• Exercise instructions: Update the lines below by replacing "Champions League" with "Premier League" and leaving all other text unchanged.

|---|

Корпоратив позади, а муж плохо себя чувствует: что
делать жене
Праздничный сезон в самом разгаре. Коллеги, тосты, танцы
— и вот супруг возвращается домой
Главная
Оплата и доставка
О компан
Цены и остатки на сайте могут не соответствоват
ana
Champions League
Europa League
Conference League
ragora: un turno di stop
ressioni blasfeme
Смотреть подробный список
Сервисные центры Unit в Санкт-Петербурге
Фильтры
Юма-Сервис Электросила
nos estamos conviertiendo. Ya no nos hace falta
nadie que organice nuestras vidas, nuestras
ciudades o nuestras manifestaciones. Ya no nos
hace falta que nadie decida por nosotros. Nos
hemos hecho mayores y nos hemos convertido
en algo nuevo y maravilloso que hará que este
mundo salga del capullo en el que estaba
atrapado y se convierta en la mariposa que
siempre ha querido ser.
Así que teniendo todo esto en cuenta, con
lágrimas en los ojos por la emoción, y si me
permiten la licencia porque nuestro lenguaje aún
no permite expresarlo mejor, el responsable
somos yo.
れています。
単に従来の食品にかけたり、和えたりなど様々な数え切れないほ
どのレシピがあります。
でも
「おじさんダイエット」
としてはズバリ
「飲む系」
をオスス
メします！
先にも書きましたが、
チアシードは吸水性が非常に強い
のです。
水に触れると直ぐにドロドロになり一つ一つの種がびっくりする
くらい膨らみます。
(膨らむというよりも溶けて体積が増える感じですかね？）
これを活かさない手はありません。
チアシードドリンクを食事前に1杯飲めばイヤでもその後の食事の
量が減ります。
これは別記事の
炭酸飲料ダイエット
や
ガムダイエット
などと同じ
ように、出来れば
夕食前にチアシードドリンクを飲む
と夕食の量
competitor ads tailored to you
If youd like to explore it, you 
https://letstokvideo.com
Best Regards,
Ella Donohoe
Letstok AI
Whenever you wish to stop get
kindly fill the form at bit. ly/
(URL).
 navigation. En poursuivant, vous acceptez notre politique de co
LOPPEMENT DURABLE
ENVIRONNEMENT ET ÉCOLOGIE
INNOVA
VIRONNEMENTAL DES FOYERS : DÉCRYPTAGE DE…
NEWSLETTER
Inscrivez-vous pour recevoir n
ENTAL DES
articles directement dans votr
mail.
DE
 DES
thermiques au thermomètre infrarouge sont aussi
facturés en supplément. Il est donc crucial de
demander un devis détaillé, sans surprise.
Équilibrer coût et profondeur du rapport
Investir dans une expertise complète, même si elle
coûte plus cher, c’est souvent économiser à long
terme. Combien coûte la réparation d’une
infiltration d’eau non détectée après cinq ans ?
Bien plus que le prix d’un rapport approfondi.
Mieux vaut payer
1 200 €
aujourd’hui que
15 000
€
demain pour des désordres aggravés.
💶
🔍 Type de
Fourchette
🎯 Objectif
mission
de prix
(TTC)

|---|

• The completed task:
Корпоратив позади, а муж плохо себя чувствует: что
делать жене
Праздничный сезон в самом разгаре. Коллеги, тосты, танцы
— и вот супруг возвращается домой
Главная
Оплата и доставка
О компан
Цены и остатки на сайте могут не соответствоват
ana
Premier League
Europa League
Conference League
ragora: un turno di stop
ressioni blasfeme
Смотреть подробный список
Сервисные центры Unit в Санкт-Петербурге
Фильтры
Юма-Сервис Электросила
nos estamos conviertiendo. Ya no nos hace falta
nadie que organice nuestras vidas, nuestras
ciudades o nuestras manifestaciones. Ya no nos
hace falta que nadie decida por nosotros. Nos
hemos hecho mayores y nos hemos convertido
en algo nuevo y maravilloso que hará que este
mundo salga del capullo en el que estaba
atrapado y se convierta en la mariposa que
siempre ha querido ser.
Así que teniendo todo esto en cuenta, con
lágrimas en los ojos por la emoción, y si me
permiten la licencia porque nuestro lenguaje aún
no permite expresarlo mejor, el responsable
somos yo.
れています。
単に従来の食品にかけたり、和えたりなど様々な数え切れないほ
どのレシピがあります。
でも
「おじさんダイエット」
としてはズバリ
「飲む系」
をオスス
メします！
先にも書きましたが、
チアシードは吸水性が非常に強い
のです。
水に触れると直ぐにドロドロになり一つ一つの種がびっくりする
くらい膨らみます。
(膨らむというよりも溶けて体積が増える感じですかね？）
これを活かさない手はありません。
チアシードドリンクを食事前に1杯飲めばイヤでもその後の食事の
量が減ります。
これは別記事の
炭酸飲料ダイエット
や
ガムダイエット
などと同じ
ように、出来れば
夕食前にチアシードドリンクを飲む
と夕食の量
competitor ads tailored to you
If youd like to explore it, you 
https://letstokvideo.com
Best Regards,
Ella Donohoe
Letstok AI
Whenever you wish to stop get
kindly fill the form at bit. ly/
(URL).
 navigation. En poursuivant, vous acceptez notre politique de co
LOPPEMENT DURABLE
ENVIRONNEMENT ET ÉCOLOGIE
INNOVA
VIRONNEMENTAL DES FOYERS : DÉCRYPTAGE DE…
NEWSLETTER
Inscrivez-vous pour recevoir n
ENTAL DES
articles directement dans votr
mail.
DE
 DES
thermiques au thermomètre infrarouge sont aussi
facturés en supplément. Il est donc crucial de
demander un devis détaillé, sans surprise.
Équilibrer coût et profondeur du rapport
Investir dans une expertise complète, même si elle
coûte plus cher, c’est souvent économiser à long
terme. Combien coûte la réparation d’une
infiltration d’eau non détectée après cinq ans ?
Bien plus que le prix d’un rapport approfondi.
Mieux vaut payer
1 200 €
aujourd’hui que
15 000
€
demain pour des désordres aggravés.
💶
🔍 Type de
Fourchette
🎯 Objectif
mission
de prix
(TTC)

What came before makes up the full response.